INPUT ->
■ ■ ■ ■

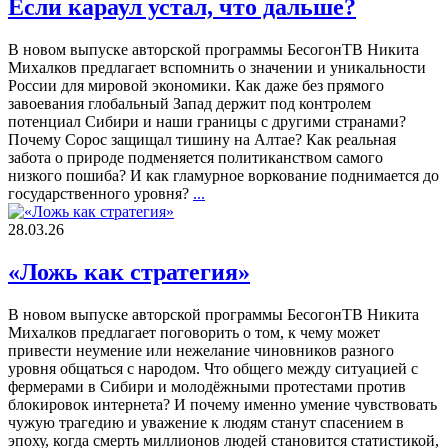
Если караул устал, что дальше?
В новом выпуске авторской программы БесогонТВ Никита
Михалков предлагает вспомнить о значении и уникальности
России для мировой экономики. Как даже без прямого
завоевания глобальный Запад держит под контролем
потенциал Сибири и наши границы с другими странами?
Почему Сорос защищал тишину на Алтае? Как реальная
забота о природе подменяется политиканством самого
низкого пошиба? И как гламурное воркование поднимается до
государственного уровня?
...
28.03.26
«Ложь как стратегия»
В новом выпуске авторской программы БесогонТВ Никита
Михалков предлагает поговорить о том, к чему может
привести неумение или нежелание чиновников разного
уровня общаться с народом. Что общего между ситуацией с
фермерами в Сибири и молодёжными протестами против
блокировок интернета? И почему именно умение чувствовать
чужую трагедию и уважение к людям станут спасением в
эпоху, когда смерть миллионов людей становится статистикой,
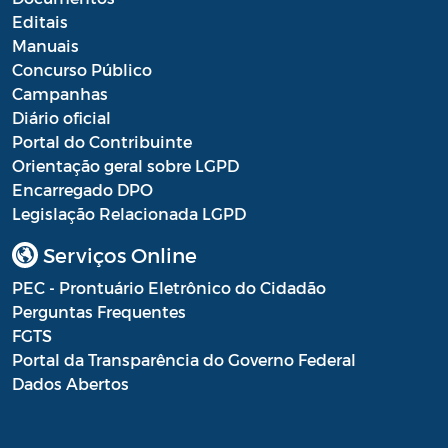
Editais
Manuais
Concurso Público
Campanhas
Diário oficial
Portal do Contribuinte
Orientação geral sobre LGPD
Encarregado DPO
Legislação Relacionada LGPD
Serviços Online
PEC - Prontuário Eletrônico do Cidadão
Perguntas Frequentes
FGTS
Portal da Transparência do Governo Federal
Dados Abertos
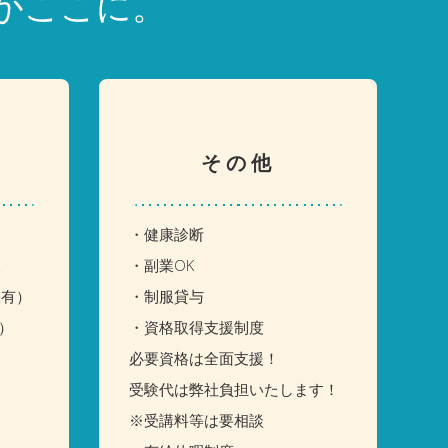
がここに。
その他
・健康診断
天
・副業OK
表有）
・制服貸与
）
・資格取得支援制度
必要資格は全面支援！
受験代は弊社負担いたします！
※受講料等は要相談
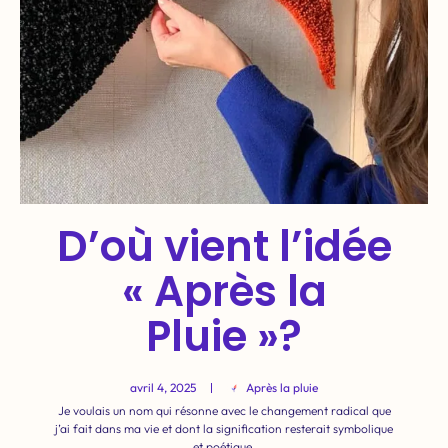
D’où vient l’idée
« Après la
Pluie »?
avril 4, 2025
Après la pluie
Je voulais un nom qui résonne avec le changement radical que
j’ai fait dans ma vie et dont la signification resterait symbolique
et poétique.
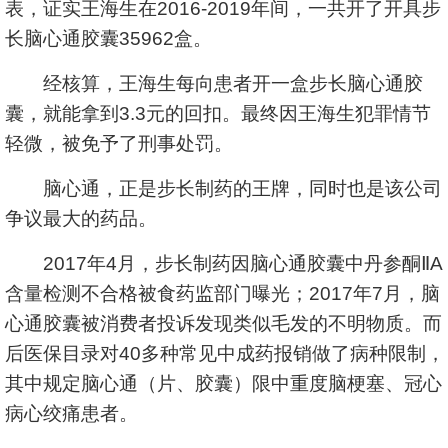
表，证实王海生在2016-2019年间，一共开了开具步
长脑心通胶囊35962盒。
经核算，王海生每向患者开一盒步长脑心通胶
囊，就能拿到3.3元的回扣。最终因王海生犯罪情节
轻微，被免予了刑事处罚。
脑心通，正是步长制药的王牌，同时也是该公司
争议最大的药品。
2017年4月，步长制药因脑心通胶囊中丹参酮ⅡA
含量检测不合格被食药监部门曝光；2017年7月，脑
心通胶囊被消费者投诉发现类似毛发的不明物质。而
后医保目录对40多种常见中成药报销做了病种限制，
其中规定脑心通（片、胶囊）限中重度脑梗塞、冠心
病心绞痛患者。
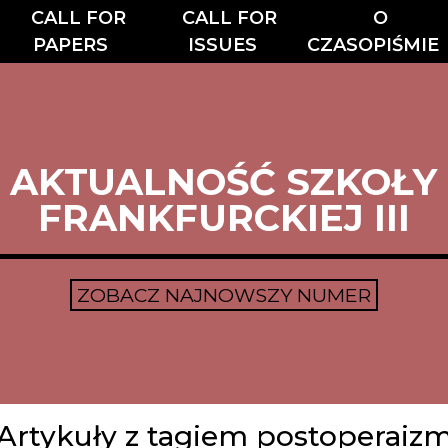
CALL FOR
CALL FOR
O
PAPERS
ISSUES
CZASOPIŚMIE
AKTUALNOŚĆ SZKOŁY
FRANKFURCKIEJ III
ZOBACZ NAJNOWSZY NUMER
Artykuły z tagiem postoperaiz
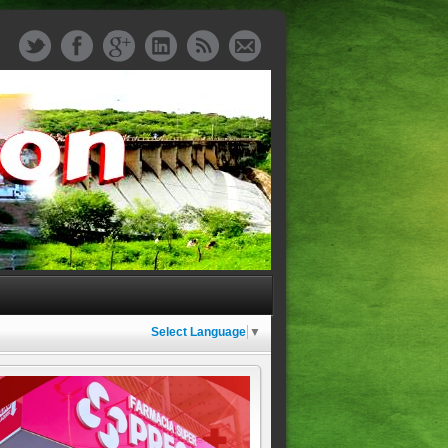
Select Language
▼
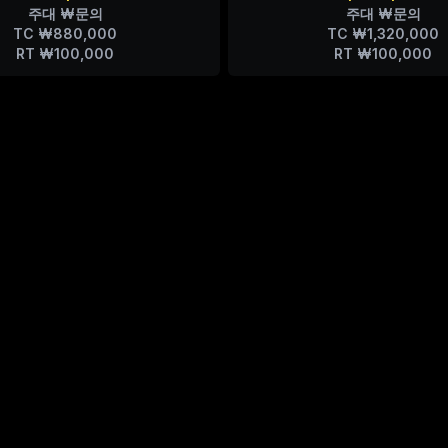
주대 ₩문의
주대 ₩문의
TC ₩880,000
TC ₩1,320,000
RT ₩100,000
RT ₩100,000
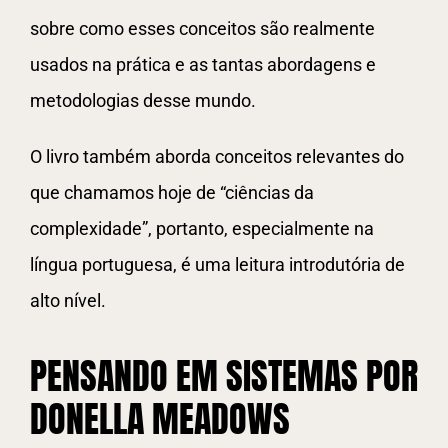
sobre como esses conceitos são realmente
usados na prática e as tantas abordagens e
metodologias desse mundo.
O livro também aborda conceitos relevantes do
que chamamos hoje de “ciências da
complexidade”, portanto, especialmente na
língua portuguesa, é uma leitura introdutória de
alto nível.
PENSANDO EM SISTEMAS POR
DONELLA MEADOWS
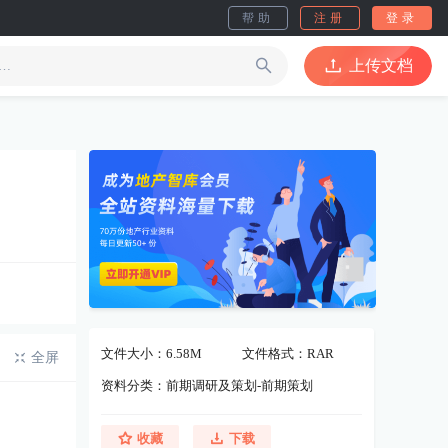
帮助
注册
登录
上传文档
文件大小：6.58M
文件格式：RAR
全屏
资料分类：前期调研及策划-前期策划
收藏
下载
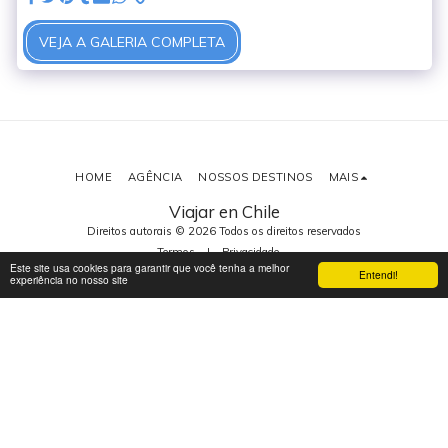
VEJA A GALERIA COMPLETA
HOME
AGÊNCIA
NOSSOS DESTINOS
MAIS
Viajar en Chile
Direitos autorais © 2026 Todos os direitos reservados
Termos
|
Privacidade
Este site usa cookies para garantir que você tenha a melhor
Entendi!
experiência no nosso site
ASSINAR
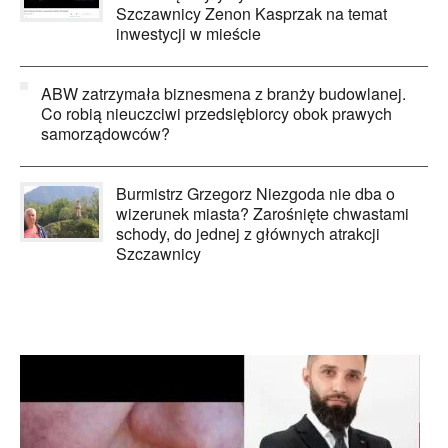
Szczawnicy Zenon Kasprzak na temat
inwestycji w mieście
ABW zatrzymała biznesmena z branży budowlanej.
Co robią nieuczciwi przedsiębiorcy obok prawych
samorządowców?
Burmistrz Grzegorz Niezgoda nie dba o
wizerunek miasta? Zarośnięte chwastami
schody, do jednej z głównych atrakcji
Szczawnicy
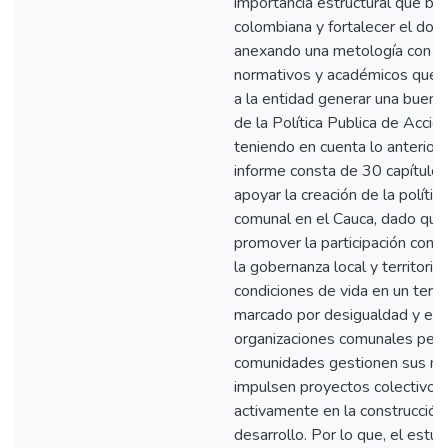
importancia estructural que bri
colombiana y fortalecer el do
anexando una metología con pr
normativos y académicos que a 
a la entidad generar una buen
de la Política Publica de Acció
teniendo en cuenta lo anterior
informe consta de 30 capítulo
apoyar la creación de la polític
comunal en el Cauca, dado que
promover la participación comun
la gobernanza local y territorial
condiciones de vida en un territ
marcado por desigualdad y el c
organizaciones comunales perm
comunidades gestionen sus ne
impulsen proyectos colectivos 
activamente en la construcción
desarrollo. Por lo que, el estud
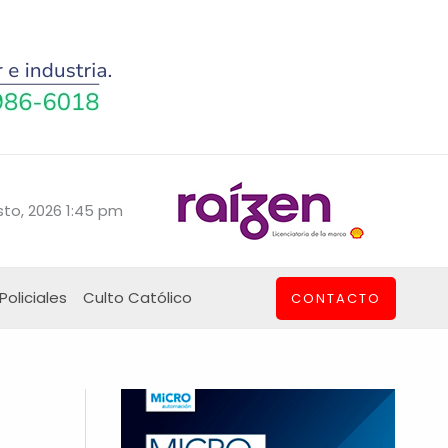
to, 2026 1:45 pm
Policiales
Culto Católico
CONTACTO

■ ■ ■ ■

ASSIGNMENT -> Which lines of the material contain the word "предлагает"? Show each of them in full.

SOLVED EXERCISE ->
Михалков предлагает вспомнить о значении и уникальности
Михалков предлагает поговорить о том, к чему может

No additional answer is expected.